I'm processing a bunch of text-based records in csv format using Dask, which I am learning to use to work around too large to fit in memory problems, and I'm trying to filter records within groups that best match a complicated criteria.
The best approach I've identified to approach this so far is to basically use Dash to group records in bite sized chunks and then write the applicable logic in Python:
def reduce_frame(partition):
records = partition.to_dict('record')
shortlisted_records = []
# Use Python to locate promising looking records.
# Some of the criteria can be cythonized; one criteria
# revolves around whether record is a parent or child
# of records in shortlisted_records.
for other in shortlisted_records:
if other.path.startswith(record.path) \
or record.path.startswith(other.path):
... # keep one, possibly both
...
return pd.DataFrame.from_dict(shortlisted_records)
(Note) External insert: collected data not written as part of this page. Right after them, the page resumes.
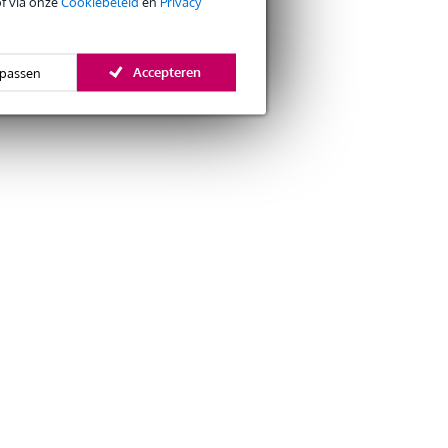
of via onze
Cookiebeleid
en
Privacy
Accepteren
passen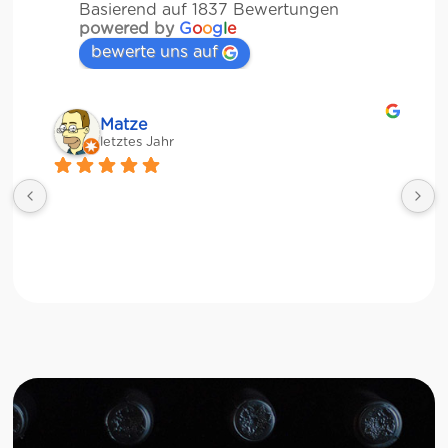
Basierend auf 1837 Bewertungen
powered by
G
o
o
g
l
e
bewerte uns auf
Matze
letztes Jahr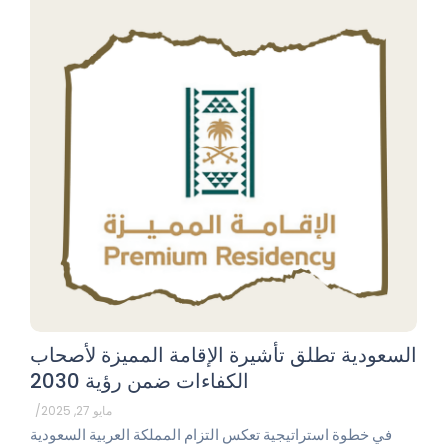
السعودية تطلق تأشيرة الإقامة المميزة لأصحاب
الكفاءات ضمن رؤية 2030
مايو 27, 2025
/
في خطوة استراتيجية تعكس التزام المملكة العربية السعودية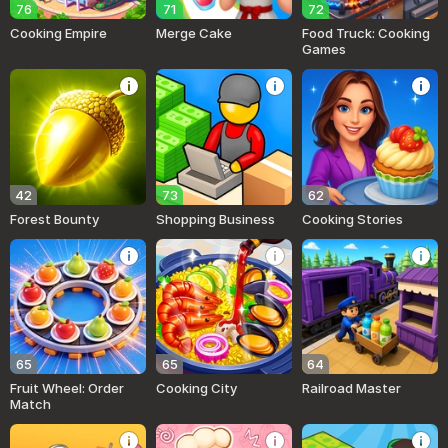
76
71
72
Cooking Empire
Merge Cake
Food Truck: Cooking
Games
42
73
62
Forest Bounty
Shopping Business
Cooking Stories
65
65
64
Fruit Wheel: Order
Cooking City
Railroad Master
Match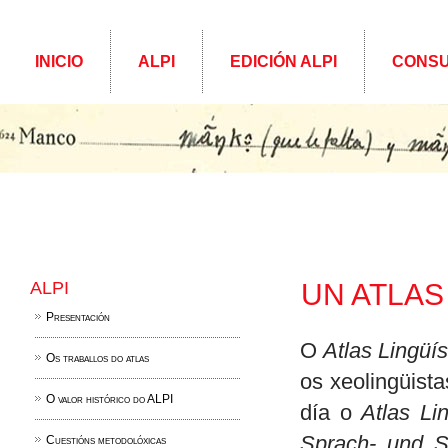
INICIO
ALPI
EDICIÓN ALPI
CONSU
ALPI
UN ATLAS
Presentación
O
Atlas Lingüís
Os traballos do atlas
os xeolingüis
O valor histórico do ALPI
día o
Atlas Li
Sprach- und S
Cuestións metodolóxicas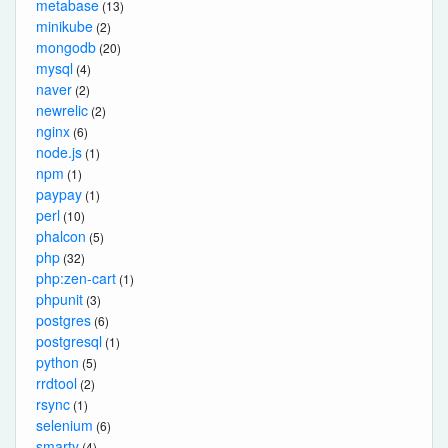
metabase
(13)
minikube
(2)
mongodb
(20)
mysql
(4)
naver
(2)
newrelic
(2)
nginx
(6)
node.js
(1)
npm
(1)
paypay
(1)
perl
(10)
phalcon
(5)
php
(32)
php:zen-cart
(1)
phpunit
(3)
postgres
(6)
postgresql
(1)
python
(5)
rrdtool
(2)
rsync
(1)
selenium
(6)
smarty
(4)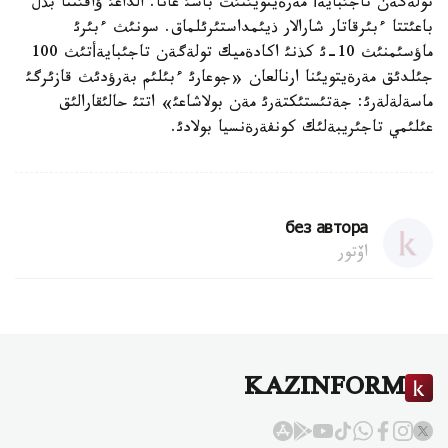
تولةگةن تاجئبايةأ مةرةيتويئنئث باسئ عانا. الداعئ ؤاقئتتا بذل
باعئتتا ءبئرقاتار شارالار ذيئمداستئرئلماق. سونئث ءبئرئ
ماؤسئمنئث 10-ئ كذنئ اكادةميك تولةگةن تاجئبايةأتئث 100
جئلدئق مةرةيتويئنا ارنالعان «جوعارئ ءبئلئم بةرؤدئث قازئرگئ
ماسةلةلةرئ: جةتئستئكتةرئ مةن بولاشاعئ» اتتئ حالئقارالئق
عئلئمي تاجئريبةلئك كونفةرةنسيا بولادئ.
без автора
اۆتور
KAZINFORM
df = df.groupby('key').apply(reduce_frame, meta={...})
In case it matters, the complicated criteria revolves around weeding out promising looking links on a web page based on link url, link text, and css selectors across the entire group. Think with given A, and B in shortlist, and C a new record, keep all if each are very very promising, else prefer C over A and/or B if more promising than either or both, else drop C. The resulting Pandas partition objects above are tiny. (The dataset in its entirety is not, hence my using Dask.)
Seeing how Pandas functionality exposes inherently row- and column-based functionality, I'm struggling to imagine any vectorized approach to solving this, so I'm exploring writing the logic in Python.
Is the above the correct way to proceed, or are there more Dask/Pandas idiomatic ways - or simply better ways - to approach this type of problem? Ideally one that allows to parallelize the computations across a cluster? For instance by using Dask.bag
or Dask.delayed
and/or cytoolz
or something else I might have missed while learning Python?